In an adult, we find that we can add a non compressive silicone heel lift to a shoe in increments of 3-4 mm maximum per week. Were we to give a patient with a 20 mm short leg, 20 mm of lift all at once, their entire body would rebel. The various compensations that the body has made, such as curvatures and shortening of muscles on the convex side of the curve, would make such a dramatic change not just noticeable, but painful. When we get close to balancing a patient by lifting a leg with heel inserts, then we perform another gait analysis and follow up xray. At that point, we can typically write them a final prescription to have their shoe modified. A heel lift is typically fine up to 7 mm. When it gets higher than that, the entire shoe must be modified. There are two reasons for this.
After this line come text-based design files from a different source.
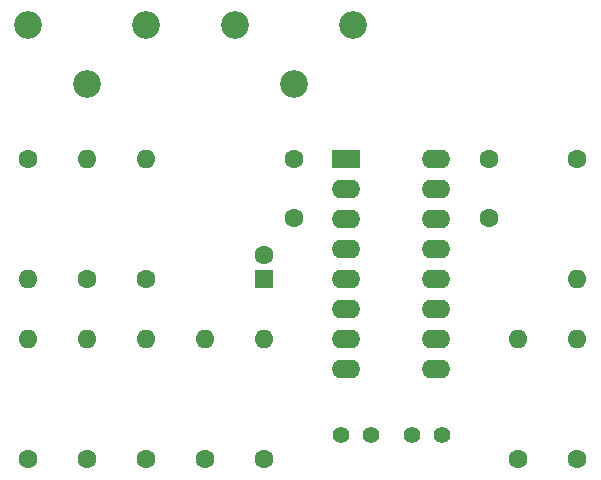
<source format=gts>
G04 #@! TF.GenerationSoftware,KiCad,Pcbnew,(5.1.7)-1*
G04 #@! TF.CreationDate,2022-12-29T18:38:42+01:00*
G04 #@! TF.ProjectId,Abstimmspannungs-Modul,41627374-696d-46d7-9370-616e6e756e67,rev?*
G04 #@! TF.SameCoordinates,Original*
G04 #@! TF.FileFunction,Soldermask,Top*
G04 #@! TF.FilePolarity,Negative*
%FSLAX46Y46*%
G04 Gerber Fmt 4.6, Leading zero omitted, Abs format (unit mm)*
G04 Created by KiCad (PCBNEW (5.1.7)-1) date 2022-12-29 18:38:42*
%MOMM*%
%LPD*%
G01*
G04 APERTURE LIST*
%ADD10C,1.400000*%
%ADD11C,1.600000*%
%ADD12O,1.600000X1.600000*%
%ADD13R,2.400000X1.600000*%
%ADD14O,2.400000X1.600000*%
%ADD15C,2.340000*%
%ADD16R,1.600000X1.600000*%
G04 APERTURE END LIST*
D10*
X76000000Y-78250000D03*
X73500000Y-78250000D03*
X67500000Y-78250000D03*
X70000000Y-78250000D03*
D11*
X82500000Y-80250000D03*
D12*
X82500000Y-70090000D03*
D11*
X87500000Y-80250000D03*
D12*
X87500000Y-70090000D03*
D11*
X61000000Y-80250000D03*
D12*
X61000000Y-70090000D03*
D11*
X87500000Y-54840000D03*
D12*
X87500000Y-65000000D03*
D11*
X63500000Y-54840000D03*
X63500000Y-59840000D03*
X80000000Y-54840000D03*
X80000000Y-59840000D03*
D13*
X67940000Y-54840000D03*
D14*
X75560000Y-72620000D03*
X67940000Y-57380000D03*
X75560000Y-70080000D03*
X67940000Y-59920000D03*
X75560000Y-67540000D03*
X67940000Y-62460000D03*
X75560000Y-65000000D03*
X67940000Y-65000000D03*
X75560000Y-62460000D03*
X67940000Y-67540000D03*
X75560000Y-59920000D03*
X67940000Y-70080000D03*
X75560000Y-57380000D03*
X67940000Y-72620000D03*
X75560000Y-54840000D03*
D11*
X41000000Y-80250000D03*
D12*
X41000000Y-70090000D03*
D11*
X51000000Y-80250000D03*
D12*
X51000000Y-70090000D03*
D11*
X46000000Y-65000000D03*
D12*
X46000000Y-54840000D03*
D11*
X41000000Y-54840000D03*
D12*
X41000000Y-65000000D03*
D11*
X56000000Y-80250000D03*
D12*
X56000000Y-70090000D03*
D11*
X51000000Y-65000000D03*
D12*
X51000000Y-54840000D03*
D11*
X46000000Y-80250000D03*
D12*
X46000000Y-70090000D03*
D15*
X58500000Y-43500000D03*
X63500000Y-48500000D03*
X68500000Y-43500000D03*
X41000000Y-43500000D03*
X46000000Y-48500000D03*
X51000000Y-43500000D03*
D16*
X61000000Y-65000000D03*
D11*
X61000000Y-63000000D03*
M02*

</source>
The back of the shoe is generally too short to accommodate more than 7-8 mm inserted inside the shoes and a heel lift greater than 7 mm will lead to Achilles tendon shortening, which then creates it?s own panoply of problems.

LLD Shoe Inserts

Surgical Treatment

The bone is lengthened by surgically applying an external fixation device to the leg. The external fixator, a scaffold-like frame, is connected to the bone with wires, pins, or both. A small crack is made in the bone and the frame creates tension when the patient or family member turns its dial. This is done several times each day. The lengthening process begins approximately five to 10 days after surgery. The bone may lengthen 1 millimeter per day, or approximately 1 inch per month. Lengthening may be slower in a bone that was previously injured. It may also be slower if the leg was operated on before. Bones in patients with potential blood vessel abnormalities, such as cigarette smokers, may also need to be lengthened more slowly. The external fixator is worn until the bone is strong enough to support the patient safely. This usually takes about three months for each inch. Factors such as age, health, smoking and participation in rehabilitation can affect the amount of time needed.